Do we reflect Jesus, as ambassadors? Jesus is the word - the heart and mind of God - embodied in a human being. If we are reflecting Jesus Christ, then we are showing the heart and mind of God, and what is in our hearts will always show in our actions. I think this is what the writer of 1 John describes in chapter four of that letter.
God has never been seen by anyone, but if we love one another, he himself dwells in us; his love is brought to perfection within us.
This is how we know that we dwell in him and he dwells in us: he has imparted his Spirit to us. Moreover, we have seen for ourselves, and we are witnesses, that the Father has sent the Son to be the Saviour of the world. If anyone acknowledges that Jesus is God’s Son, God dwells in him and he in God. Thus we have come to know and believe in the love which God has for us.
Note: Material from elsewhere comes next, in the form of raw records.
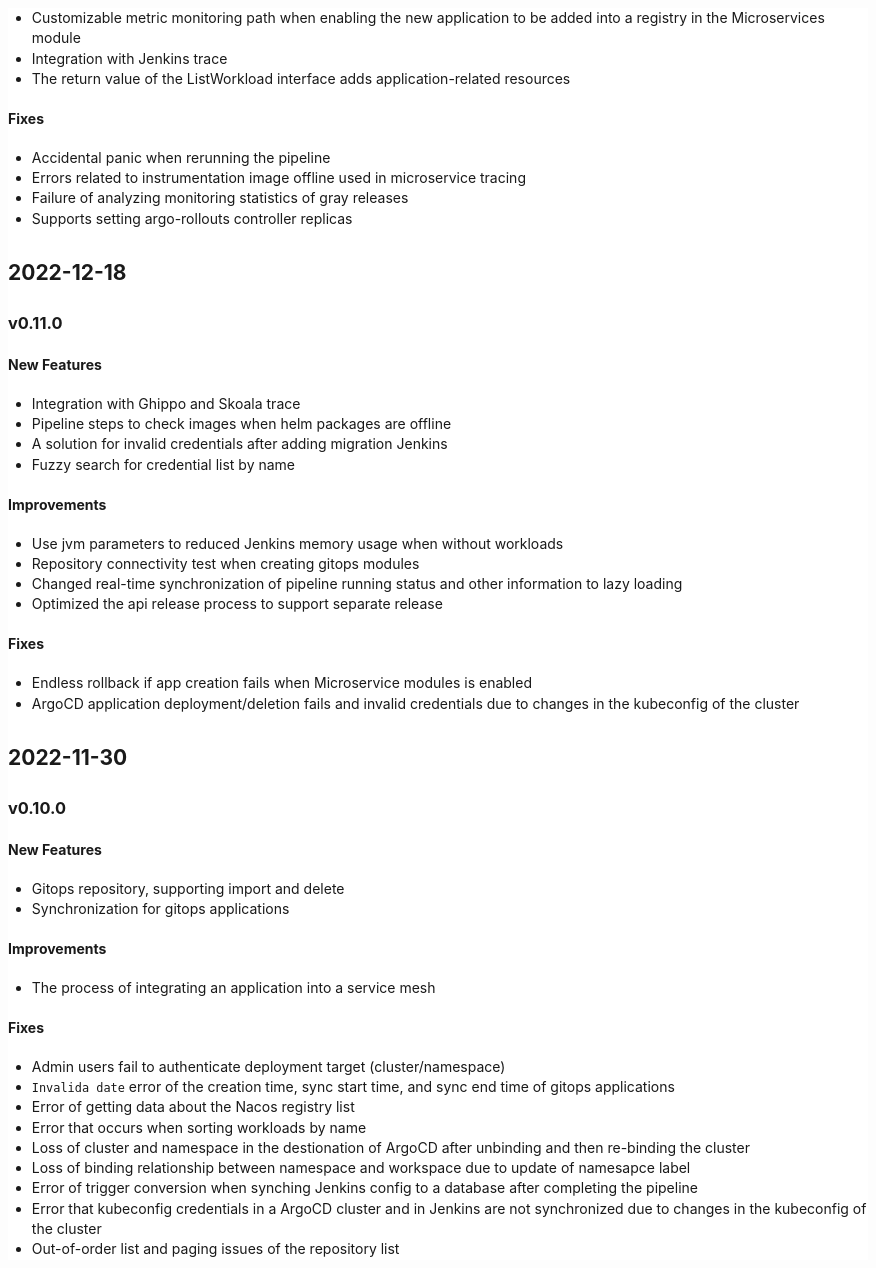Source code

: - Customizable metric monitoring path when enabling the new application to be added into a registry in the Microservices module
- Integration with Jenkins trace
- The return value of the ListWorkload interface adds application-related resources

#### Fixes

- Accidental panic when rerunning the pipeline
- Errors related to instrumentation image offline used in microservice tracing
- Failure of analyzing monitoring statistics of gray releases
- Supports setting argo-rollouts controller replicas

## 2022-12-18

### v0.11.0

#### New Features

- Integration with Ghippo and Skoala trace
- Pipeline steps to check images when helm packages are offline
- A solution for invalid credentials after adding migration Jenkins
- Fuzzy search for credential list by name

#### Improvements

- Use jvm parameters to reduced Jenkins memory usage when without workloads
- Repository connectivity test when creating gitops modules
- Changed real-time synchronization of pipeline running status and other information to lazy loading
- Optimized the api release process to support separate release

#### Fixes

- Endless rollback if app creation fails when Microservice modules is enabled
- ArgoCD application deployment/deletion fails and invalid credentials due to changes in the kubeconfig of the cluster

## 2022-11-30

### v0.10.0

#### New Features

- Gitops repository, supporting import and delete
- Synchronization for gitops applications

#### Improvements

- The process of integrating an application into a service mesh

#### Fixes

- Admin users fail to authenticate deployment target (cluster/namespace)
- `Invalida date` error of the creation time, sync start time, and sync end time of gitops applications
- Error of getting data about the Nacos registry list
- Error that occurs when sorting workloads by name
- Loss of cluster and namespace in the destionation of ArgoCD after unbinding and then re-binding the cluster
- Loss of binding relationship between namespace and workspace due to update of namesapce label
- Error of trigger conversion when synching Jenkins config to a database after completing the pipeline
- Error that kubeconfig credentials in a ArgoCD cluster and in Jenkins are not synchronized due to changes in the kubeconfig of the cluster
- Out-of-order list and paging issues of the repository list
God is love; he who dwells in love is dwelling in God, and God in him.
(1 John 4:12-16)
If our hearts are filled with the love of God - if the spirit of the Lord dwells in us - then that way of living and thinking that was epitomised by Jesus will be reflected out into the world. As the Elder writes just a few verses later,
But if someone says, ‘I love God,’ while at the same time hating his [brother or sister], he is a liar. If he does not love a [brother or sister] whom he has seen, he is incapable of loving God whom he has not seen. We have this command from Christ: whoever loves God must love his [brother or sister] too.
(1 John 4:20-21)
So if somebody asks us what God looks like, or what God sounds like - if somebody asks, “What is God made of?” - we might honestly answer, “I don’t know… but everything that God wants you to know about Godself can be seen in humans like Jesus.” And if we’re following Jesus well, and honouring the image of God in this world, then we can invite people to look for God embodied in our humanity: in bodies of all colours and genders and abilities; in children as well as adults; in the care of a stranger for another human; and in the love of a family, whether by birth or of choice.
We may not look God in the eye in this life, or hug God, or converse with God as to a friend or parent. But as we grow in faith, we may come to accept that God wants us to see God’s glory unveiled in the mirror of each other, where the spirit of the Lord is transforming us and leading us all to freedom and liberation.